Petroushka, which Clark considered her most important painting, represents her first attempt at a large figural composition with political content and exemplifies the direction in which she wished to develop her work.
Petroushka is a work of strong social commentary whose source is veiled. It brings together Clark’s childhood memories of puppet theatre in the streets of Saint Petersburg and her response to a violent clash between police and striking steelworkers in Chicago in which five workers were killed. Clark taped the article (“Five Steel Strikers Killed in Clash with Chicago Police,” Toronto Daily Star, June 1, 1937) to the back of the canvas to document the source. She transformed the story of Petroushka (the Russian equivalent of Punch or Pulchinello) to describe the plight of the worker, subjugated by the interests of capitalism (the banker) and its enforcers (policeman). The viewer looks down on the scene in a cobblestoned yard between apartment blocks. The crowd responds to the performance with catcalls and clenched fists—an anti-fascist symbol of unity, strength, and resistance used here to indicate the artist’s support for their cause. Two preparatory sketches, including Study for Petroushka, 1937, illustrate the evolution of the painting.
The visual sources of Petroushka go beyond the artist’s childhood memories of puppet shows. She includes herself on the far left holding a young child (possibly Ben), silhouetted against a building—perhaps a reference to Year 1918 in Petrograd, 1920, by Kuzma Petrov-Vodkin (1878–1939), her teacher at the time he painted it.
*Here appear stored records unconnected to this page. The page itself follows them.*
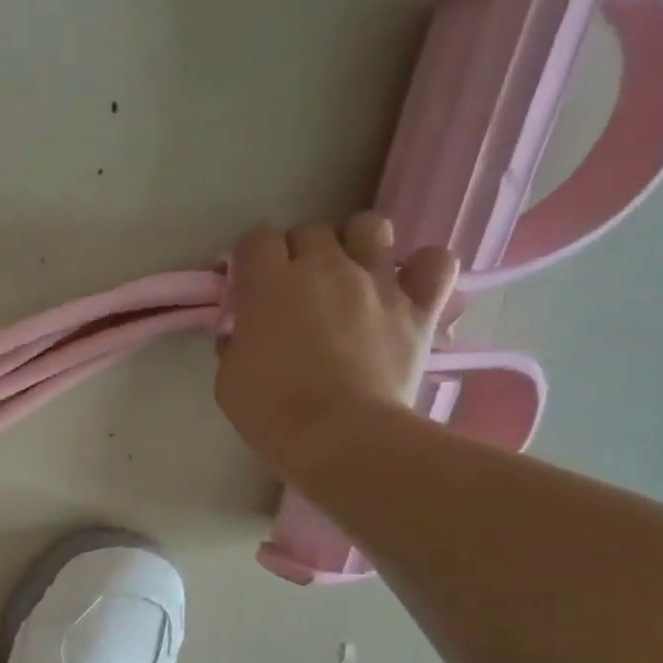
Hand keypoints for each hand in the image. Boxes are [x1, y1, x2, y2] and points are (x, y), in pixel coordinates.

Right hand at [213, 213, 457, 479]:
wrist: (340, 436)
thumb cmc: (271, 411)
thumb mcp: (228, 379)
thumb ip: (234, 342)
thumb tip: (243, 330)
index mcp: (270, 284)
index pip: (255, 240)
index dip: (246, 259)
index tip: (243, 286)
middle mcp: (325, 267)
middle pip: (309, 231)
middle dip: (294, 253)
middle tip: (290, 291)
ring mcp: (377, 281)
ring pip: (369, 227)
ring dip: (353, 244)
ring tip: (347, 276)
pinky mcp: (418, 305)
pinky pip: (434, 261)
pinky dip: (420, 267)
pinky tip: (404, 286)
It is likely that additional sources included the political posters illustrated in Iskusstvo 4 (1933), one of the Russian art magazines Clark acquired in the autumn of 1936: Vladimir Ilyich Lenin (1870–1924) Addressing the Red Army of Workers on 5th May 1920, 1933, by Isaak Brodsky (1883–1939) and Les peuples opprimés des colonies sous le drapeau de la révolution prolétarienne se lèvent pour la lutte contre l’impérialisme, 1932, by Feodor Rabitchev (1894–1961), in which the people topple buildings in their march against capitalism.
Clark had high expectations for Petroushka. She first showed it at the Canadian Group of Painters exhibition in 1937, along with Wheat Field, 1936, and Bathing the Horse, 1937, a troika of Russian-inspired work. It remained in her possession until the National Gallery purchased it in 1976.